Frameworks for IT Governance Implementation

Introduction

At the end of 2001 the Enron Corporation bankruptcy caused a major fraud scandal. After Enron a number of other big companies followed, such as Worldcom, Adelphia Communications Corporation and Peregrine Systems. These scandals caused a loss of confidence in capital markets and accounting practices. In order to restore the confidence, the Sarbanes Oxley Act was adopted in 2002. The SOX Act’s intent was to draw a direct and enforceable relationship between senior corporate management and the integrity and quality of their companies’ financial statements.

The fraud scandals and the resulting laws such as Sarbanes and Oxley drew a lot of attention to corporate governance, which is the system by which business corporations are directed and controlled. The attention to Corporate Governance also leads to questions whether IT is sufficiently in control, since IT plays a vital role in supporting the business processes. IT governance is an integral part of corporate governance and focuses on direction and control over IT. Van Grembergen defines IT governance as the organizational capacity exercised by the Board, executive management and IT management to control the formulation and implementation of IT strategy and in this way ensure the fusion of business and IT.

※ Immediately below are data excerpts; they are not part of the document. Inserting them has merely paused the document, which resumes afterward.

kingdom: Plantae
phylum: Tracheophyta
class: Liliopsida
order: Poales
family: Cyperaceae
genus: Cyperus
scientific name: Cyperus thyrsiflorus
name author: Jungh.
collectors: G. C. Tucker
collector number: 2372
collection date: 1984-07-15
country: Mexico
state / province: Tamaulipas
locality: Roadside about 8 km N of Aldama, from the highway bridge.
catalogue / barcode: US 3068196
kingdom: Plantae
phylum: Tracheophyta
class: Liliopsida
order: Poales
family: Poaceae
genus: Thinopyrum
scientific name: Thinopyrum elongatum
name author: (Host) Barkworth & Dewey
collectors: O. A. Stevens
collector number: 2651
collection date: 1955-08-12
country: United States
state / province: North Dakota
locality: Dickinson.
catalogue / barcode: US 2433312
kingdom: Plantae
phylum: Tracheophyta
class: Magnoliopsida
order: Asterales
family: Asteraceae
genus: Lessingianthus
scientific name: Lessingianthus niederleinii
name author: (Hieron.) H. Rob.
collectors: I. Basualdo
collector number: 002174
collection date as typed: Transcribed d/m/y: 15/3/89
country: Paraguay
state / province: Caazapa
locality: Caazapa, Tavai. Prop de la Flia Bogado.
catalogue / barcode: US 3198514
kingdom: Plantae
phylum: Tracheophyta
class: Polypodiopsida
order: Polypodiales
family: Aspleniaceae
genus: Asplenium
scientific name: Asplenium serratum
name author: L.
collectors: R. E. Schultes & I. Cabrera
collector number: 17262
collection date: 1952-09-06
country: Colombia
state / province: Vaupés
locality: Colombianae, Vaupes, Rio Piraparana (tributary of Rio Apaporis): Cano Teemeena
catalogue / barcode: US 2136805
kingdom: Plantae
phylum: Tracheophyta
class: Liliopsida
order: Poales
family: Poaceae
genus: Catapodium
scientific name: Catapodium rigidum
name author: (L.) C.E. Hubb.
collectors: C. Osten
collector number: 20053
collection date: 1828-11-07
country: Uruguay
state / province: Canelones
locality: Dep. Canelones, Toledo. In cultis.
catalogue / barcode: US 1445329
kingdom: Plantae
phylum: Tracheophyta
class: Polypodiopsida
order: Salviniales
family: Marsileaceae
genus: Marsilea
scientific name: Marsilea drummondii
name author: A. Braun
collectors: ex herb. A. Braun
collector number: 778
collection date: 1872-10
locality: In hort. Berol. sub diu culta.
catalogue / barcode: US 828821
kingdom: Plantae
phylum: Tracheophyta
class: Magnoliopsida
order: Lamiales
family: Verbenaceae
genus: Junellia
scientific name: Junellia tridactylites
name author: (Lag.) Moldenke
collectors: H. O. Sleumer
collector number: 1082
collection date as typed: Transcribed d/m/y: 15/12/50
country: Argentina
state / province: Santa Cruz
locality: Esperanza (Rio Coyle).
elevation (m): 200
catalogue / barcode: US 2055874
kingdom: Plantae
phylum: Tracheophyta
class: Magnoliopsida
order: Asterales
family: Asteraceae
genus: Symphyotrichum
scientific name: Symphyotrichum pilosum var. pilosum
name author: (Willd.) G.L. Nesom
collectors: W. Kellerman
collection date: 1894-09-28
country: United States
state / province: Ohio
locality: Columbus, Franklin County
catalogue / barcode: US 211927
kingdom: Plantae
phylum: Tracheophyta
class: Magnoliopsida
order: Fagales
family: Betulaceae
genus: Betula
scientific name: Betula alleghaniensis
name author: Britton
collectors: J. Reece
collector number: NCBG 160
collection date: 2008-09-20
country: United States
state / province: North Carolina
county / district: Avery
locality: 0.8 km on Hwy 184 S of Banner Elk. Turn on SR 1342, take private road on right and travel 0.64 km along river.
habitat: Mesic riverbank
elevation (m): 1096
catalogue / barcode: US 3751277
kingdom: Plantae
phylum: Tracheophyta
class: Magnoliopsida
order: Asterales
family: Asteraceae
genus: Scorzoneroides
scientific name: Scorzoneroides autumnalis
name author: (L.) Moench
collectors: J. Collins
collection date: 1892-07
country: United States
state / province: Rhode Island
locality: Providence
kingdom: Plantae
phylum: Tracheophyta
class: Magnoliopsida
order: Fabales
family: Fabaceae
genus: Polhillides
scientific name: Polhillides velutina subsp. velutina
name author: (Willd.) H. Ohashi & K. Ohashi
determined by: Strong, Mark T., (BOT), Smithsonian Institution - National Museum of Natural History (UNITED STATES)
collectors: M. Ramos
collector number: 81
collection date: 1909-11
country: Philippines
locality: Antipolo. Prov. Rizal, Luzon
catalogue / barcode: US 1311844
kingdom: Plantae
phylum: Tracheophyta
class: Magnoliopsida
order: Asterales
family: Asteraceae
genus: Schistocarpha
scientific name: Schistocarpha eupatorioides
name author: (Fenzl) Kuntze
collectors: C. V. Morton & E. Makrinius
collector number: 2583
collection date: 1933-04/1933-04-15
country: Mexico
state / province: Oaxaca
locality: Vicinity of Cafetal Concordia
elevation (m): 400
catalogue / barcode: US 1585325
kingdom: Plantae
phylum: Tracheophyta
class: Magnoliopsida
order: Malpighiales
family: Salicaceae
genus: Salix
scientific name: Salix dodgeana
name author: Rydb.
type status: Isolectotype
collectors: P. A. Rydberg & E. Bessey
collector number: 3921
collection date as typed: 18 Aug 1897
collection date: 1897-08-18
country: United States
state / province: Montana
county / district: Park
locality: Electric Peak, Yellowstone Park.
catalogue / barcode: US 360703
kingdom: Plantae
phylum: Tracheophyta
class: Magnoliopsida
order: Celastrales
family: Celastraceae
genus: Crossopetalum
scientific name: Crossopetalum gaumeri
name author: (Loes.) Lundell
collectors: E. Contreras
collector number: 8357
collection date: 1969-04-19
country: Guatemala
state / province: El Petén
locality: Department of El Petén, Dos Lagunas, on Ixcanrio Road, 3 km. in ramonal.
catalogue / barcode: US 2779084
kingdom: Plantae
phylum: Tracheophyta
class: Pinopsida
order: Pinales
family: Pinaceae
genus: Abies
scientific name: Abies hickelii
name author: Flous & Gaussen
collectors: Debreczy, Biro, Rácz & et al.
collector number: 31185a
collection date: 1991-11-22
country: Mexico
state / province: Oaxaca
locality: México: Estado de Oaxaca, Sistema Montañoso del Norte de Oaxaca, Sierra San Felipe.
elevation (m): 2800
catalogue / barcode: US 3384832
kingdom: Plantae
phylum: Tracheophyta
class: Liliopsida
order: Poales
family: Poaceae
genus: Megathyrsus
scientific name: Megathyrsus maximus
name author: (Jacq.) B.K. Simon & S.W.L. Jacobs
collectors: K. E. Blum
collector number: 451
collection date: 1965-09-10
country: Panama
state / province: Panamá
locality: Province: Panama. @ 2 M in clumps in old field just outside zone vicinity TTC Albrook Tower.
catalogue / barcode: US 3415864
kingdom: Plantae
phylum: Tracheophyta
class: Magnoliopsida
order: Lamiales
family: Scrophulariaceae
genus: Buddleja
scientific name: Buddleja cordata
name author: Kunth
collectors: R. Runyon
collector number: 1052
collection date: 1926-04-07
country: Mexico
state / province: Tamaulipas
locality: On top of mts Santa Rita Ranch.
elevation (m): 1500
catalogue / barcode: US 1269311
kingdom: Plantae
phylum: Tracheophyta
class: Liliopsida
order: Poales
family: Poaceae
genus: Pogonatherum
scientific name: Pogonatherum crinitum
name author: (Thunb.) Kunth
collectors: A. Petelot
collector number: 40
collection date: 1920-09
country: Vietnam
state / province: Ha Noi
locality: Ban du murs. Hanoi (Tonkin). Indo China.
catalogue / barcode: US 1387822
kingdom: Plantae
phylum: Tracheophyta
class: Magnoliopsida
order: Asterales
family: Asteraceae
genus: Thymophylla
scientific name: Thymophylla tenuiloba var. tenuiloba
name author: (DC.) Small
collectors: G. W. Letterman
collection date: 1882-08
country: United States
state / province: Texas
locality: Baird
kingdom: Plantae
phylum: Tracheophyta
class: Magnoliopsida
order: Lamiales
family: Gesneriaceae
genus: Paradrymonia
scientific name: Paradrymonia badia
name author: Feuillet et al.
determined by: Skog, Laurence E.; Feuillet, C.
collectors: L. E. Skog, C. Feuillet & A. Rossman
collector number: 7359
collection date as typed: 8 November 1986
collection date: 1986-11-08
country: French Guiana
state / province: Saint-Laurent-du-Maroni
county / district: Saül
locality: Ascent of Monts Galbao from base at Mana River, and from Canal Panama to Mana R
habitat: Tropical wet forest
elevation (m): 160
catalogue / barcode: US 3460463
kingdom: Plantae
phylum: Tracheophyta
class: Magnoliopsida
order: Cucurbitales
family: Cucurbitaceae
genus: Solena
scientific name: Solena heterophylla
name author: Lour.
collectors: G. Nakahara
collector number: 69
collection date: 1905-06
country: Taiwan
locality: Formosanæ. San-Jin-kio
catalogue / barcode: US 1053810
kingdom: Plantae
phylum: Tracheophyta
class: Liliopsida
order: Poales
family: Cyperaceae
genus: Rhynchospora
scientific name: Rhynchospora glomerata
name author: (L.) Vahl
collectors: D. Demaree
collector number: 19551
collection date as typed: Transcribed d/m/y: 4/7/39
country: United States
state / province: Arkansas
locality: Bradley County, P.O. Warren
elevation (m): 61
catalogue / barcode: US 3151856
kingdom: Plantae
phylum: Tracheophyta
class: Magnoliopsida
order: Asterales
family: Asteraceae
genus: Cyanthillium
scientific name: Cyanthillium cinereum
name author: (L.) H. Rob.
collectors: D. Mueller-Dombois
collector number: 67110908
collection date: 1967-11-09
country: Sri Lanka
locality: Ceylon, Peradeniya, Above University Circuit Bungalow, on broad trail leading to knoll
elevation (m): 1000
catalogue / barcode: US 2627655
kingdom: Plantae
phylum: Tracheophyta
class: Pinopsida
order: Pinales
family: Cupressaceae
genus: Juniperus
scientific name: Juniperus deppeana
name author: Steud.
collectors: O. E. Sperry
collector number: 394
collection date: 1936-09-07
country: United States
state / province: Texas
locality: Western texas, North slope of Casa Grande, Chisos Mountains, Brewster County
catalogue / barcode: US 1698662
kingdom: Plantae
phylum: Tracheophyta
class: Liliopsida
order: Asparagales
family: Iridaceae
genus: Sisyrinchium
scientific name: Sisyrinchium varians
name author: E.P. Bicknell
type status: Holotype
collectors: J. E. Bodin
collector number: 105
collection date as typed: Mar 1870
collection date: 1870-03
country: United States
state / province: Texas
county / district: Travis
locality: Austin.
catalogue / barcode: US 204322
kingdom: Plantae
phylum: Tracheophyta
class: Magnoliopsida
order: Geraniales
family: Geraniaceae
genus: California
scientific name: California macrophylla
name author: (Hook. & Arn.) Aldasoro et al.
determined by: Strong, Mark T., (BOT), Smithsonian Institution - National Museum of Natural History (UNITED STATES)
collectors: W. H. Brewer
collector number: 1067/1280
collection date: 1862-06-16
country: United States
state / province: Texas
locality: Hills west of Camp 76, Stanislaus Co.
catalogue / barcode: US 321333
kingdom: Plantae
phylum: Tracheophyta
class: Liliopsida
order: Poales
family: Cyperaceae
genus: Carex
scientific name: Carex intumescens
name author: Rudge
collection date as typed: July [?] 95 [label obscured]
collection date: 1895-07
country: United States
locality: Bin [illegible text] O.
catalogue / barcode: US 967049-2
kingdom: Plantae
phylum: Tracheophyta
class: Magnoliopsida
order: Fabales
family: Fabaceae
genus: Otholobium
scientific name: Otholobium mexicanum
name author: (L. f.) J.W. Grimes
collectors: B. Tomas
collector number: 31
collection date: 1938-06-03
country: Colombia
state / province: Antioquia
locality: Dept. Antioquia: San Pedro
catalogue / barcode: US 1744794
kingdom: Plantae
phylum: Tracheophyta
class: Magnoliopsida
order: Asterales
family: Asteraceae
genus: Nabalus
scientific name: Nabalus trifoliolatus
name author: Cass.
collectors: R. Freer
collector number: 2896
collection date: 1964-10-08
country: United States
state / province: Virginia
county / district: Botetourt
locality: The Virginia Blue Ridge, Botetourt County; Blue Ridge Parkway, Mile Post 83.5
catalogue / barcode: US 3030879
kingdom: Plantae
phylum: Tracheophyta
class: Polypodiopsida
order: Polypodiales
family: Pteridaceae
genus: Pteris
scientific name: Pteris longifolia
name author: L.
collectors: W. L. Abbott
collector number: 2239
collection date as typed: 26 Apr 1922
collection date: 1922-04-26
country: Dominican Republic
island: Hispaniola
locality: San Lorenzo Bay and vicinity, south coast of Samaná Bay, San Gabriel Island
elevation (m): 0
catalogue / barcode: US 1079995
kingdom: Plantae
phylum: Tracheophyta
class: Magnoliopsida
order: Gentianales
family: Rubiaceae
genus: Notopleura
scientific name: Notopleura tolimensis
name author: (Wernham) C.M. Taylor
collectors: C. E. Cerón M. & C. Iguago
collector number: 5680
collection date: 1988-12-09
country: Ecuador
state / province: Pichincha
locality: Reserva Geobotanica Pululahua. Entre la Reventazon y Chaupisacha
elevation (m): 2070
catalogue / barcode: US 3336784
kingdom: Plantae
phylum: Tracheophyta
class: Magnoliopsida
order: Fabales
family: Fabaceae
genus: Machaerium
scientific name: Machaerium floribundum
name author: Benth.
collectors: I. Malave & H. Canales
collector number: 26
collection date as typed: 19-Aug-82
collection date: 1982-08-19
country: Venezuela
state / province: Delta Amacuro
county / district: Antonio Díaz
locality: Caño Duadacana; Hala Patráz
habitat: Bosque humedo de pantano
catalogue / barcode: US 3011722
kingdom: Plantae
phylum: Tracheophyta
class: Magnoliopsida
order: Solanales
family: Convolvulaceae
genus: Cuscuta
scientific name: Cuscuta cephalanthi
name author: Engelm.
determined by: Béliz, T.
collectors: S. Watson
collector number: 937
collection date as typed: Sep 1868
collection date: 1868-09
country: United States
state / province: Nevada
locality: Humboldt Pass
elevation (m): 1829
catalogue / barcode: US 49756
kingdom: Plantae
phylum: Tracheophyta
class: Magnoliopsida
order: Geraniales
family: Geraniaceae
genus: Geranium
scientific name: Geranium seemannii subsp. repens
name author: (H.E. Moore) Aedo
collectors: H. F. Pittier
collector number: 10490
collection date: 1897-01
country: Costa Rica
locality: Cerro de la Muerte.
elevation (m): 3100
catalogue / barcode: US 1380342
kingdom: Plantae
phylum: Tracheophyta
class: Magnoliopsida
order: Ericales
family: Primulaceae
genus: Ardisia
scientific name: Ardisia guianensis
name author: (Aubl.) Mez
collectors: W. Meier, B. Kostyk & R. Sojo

In this chapter we will explain how IT governance can be implemented. Two frameworks are commonly used for IT governance implementations: Cobit and ITIL. We will discuss and compare Cobit 4.1 and ITIL V3, the last versions of both frameworks. In a first section we look into ITIL V3 and cover the evolution of the framework, the processes included and structure of the ITIL V3 process descriptions. In the next section we will discuss Cobit 4.1, following the same structure. In a last section we will compare both frameworks, covering the mutual coverage of processes and the structure of the process descriptions (Van Grembergen, De Haes, & Guldentops, 2003).